PROBLEM REQUIREMENTS: For the string "brauchen", search the entries below and copy every line where it appears.

LISTED RECORDS:
*** Begin section ***

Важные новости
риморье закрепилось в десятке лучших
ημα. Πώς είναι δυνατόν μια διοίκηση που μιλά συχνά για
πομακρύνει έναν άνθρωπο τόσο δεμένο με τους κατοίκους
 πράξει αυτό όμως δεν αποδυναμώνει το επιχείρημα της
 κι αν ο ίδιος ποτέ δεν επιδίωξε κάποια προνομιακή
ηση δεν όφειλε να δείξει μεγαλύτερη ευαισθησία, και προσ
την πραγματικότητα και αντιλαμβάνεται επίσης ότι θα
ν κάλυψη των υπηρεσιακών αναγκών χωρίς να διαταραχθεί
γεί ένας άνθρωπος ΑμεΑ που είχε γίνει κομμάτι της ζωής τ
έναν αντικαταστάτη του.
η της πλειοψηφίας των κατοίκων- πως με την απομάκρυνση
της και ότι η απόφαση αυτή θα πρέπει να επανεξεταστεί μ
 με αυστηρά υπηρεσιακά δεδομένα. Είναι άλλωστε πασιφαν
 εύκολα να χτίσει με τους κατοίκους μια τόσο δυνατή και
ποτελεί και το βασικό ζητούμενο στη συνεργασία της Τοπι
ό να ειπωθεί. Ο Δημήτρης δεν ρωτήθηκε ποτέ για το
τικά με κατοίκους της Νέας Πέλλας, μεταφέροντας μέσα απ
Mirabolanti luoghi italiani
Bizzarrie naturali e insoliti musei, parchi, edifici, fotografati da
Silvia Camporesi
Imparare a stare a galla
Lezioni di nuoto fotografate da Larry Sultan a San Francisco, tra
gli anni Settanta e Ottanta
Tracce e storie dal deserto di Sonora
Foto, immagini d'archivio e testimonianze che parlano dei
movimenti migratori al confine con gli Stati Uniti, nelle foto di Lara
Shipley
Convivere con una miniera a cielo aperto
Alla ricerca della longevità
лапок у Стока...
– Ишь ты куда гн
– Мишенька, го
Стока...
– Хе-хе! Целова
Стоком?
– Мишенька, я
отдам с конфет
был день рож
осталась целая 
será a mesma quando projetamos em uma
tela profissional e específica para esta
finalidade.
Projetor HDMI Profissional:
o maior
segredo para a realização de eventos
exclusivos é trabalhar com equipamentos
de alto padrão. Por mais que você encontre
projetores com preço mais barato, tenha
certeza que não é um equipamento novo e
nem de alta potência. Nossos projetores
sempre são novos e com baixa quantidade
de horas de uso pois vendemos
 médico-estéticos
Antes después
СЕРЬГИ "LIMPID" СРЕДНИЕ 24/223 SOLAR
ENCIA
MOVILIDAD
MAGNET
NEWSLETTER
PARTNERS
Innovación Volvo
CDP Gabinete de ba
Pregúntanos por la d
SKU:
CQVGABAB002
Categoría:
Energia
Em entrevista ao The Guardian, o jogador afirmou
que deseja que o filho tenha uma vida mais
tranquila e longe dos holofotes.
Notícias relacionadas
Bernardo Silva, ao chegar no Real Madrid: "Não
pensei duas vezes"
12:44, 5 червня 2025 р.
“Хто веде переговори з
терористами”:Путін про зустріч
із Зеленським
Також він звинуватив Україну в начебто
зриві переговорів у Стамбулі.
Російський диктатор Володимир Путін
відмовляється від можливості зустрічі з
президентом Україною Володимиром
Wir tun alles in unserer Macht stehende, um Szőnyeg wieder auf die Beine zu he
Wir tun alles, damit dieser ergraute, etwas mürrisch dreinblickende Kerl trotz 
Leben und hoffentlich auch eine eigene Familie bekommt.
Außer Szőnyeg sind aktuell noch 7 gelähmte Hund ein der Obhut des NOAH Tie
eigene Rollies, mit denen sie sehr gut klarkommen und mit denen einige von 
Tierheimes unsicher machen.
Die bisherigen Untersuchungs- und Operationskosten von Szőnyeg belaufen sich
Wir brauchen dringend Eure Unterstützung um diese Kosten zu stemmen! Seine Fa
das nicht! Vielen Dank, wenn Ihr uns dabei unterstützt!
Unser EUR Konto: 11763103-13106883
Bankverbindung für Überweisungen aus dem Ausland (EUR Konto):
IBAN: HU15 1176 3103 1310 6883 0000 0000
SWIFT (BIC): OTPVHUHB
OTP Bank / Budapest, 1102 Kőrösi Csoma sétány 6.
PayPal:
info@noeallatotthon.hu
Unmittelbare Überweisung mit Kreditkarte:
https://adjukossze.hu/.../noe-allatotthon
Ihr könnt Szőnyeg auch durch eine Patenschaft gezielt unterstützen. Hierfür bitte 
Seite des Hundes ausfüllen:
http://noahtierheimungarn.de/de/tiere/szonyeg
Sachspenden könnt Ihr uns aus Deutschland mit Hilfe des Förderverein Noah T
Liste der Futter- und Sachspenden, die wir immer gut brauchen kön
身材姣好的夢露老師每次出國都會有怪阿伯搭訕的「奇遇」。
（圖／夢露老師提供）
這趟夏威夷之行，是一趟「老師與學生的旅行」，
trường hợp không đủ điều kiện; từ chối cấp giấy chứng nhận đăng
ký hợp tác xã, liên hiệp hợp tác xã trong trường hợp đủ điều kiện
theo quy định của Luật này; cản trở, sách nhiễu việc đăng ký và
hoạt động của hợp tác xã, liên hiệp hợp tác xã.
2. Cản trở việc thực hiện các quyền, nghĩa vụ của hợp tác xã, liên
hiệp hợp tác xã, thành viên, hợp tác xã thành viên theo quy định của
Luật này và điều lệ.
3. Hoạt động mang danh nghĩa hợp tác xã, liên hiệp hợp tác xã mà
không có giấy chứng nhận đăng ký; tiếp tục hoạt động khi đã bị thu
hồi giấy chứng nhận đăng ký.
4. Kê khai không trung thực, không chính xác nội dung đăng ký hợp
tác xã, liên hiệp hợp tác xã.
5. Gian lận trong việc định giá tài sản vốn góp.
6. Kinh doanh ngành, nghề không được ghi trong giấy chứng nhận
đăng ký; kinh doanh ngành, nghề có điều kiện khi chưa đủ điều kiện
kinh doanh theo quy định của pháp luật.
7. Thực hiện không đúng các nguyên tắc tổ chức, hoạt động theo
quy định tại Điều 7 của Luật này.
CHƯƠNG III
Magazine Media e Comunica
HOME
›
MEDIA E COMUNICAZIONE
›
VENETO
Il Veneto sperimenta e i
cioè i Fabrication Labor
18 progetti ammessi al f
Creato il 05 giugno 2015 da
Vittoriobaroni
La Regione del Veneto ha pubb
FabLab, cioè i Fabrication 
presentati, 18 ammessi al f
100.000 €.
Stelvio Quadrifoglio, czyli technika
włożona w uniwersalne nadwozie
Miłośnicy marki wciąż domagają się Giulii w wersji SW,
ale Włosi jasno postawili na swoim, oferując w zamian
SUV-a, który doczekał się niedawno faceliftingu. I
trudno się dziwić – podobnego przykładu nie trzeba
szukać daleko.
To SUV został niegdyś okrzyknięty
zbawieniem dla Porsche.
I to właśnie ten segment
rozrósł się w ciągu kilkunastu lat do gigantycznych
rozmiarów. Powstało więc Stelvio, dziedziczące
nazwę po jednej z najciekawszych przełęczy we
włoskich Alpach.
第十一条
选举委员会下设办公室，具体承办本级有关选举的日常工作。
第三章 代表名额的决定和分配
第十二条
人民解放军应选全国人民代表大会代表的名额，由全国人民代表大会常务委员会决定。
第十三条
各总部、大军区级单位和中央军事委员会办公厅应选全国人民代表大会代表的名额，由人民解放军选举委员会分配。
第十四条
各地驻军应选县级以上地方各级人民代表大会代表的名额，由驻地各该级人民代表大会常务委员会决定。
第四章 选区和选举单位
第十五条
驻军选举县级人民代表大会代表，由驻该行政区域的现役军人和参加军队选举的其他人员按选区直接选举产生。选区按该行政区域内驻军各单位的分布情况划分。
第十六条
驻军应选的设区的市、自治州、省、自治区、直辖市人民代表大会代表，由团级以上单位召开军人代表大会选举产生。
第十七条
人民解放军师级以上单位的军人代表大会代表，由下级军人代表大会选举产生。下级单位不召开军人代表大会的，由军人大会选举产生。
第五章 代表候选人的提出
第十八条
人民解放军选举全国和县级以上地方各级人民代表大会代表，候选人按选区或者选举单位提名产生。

*** End section ***

RESPONSE:
Wir brauchen dringend Eure Unterstützung um diese Kosten zu stemmen! Seine Fa
Liste der Futter- und Sachspenden, die wir immer gut brauchen kön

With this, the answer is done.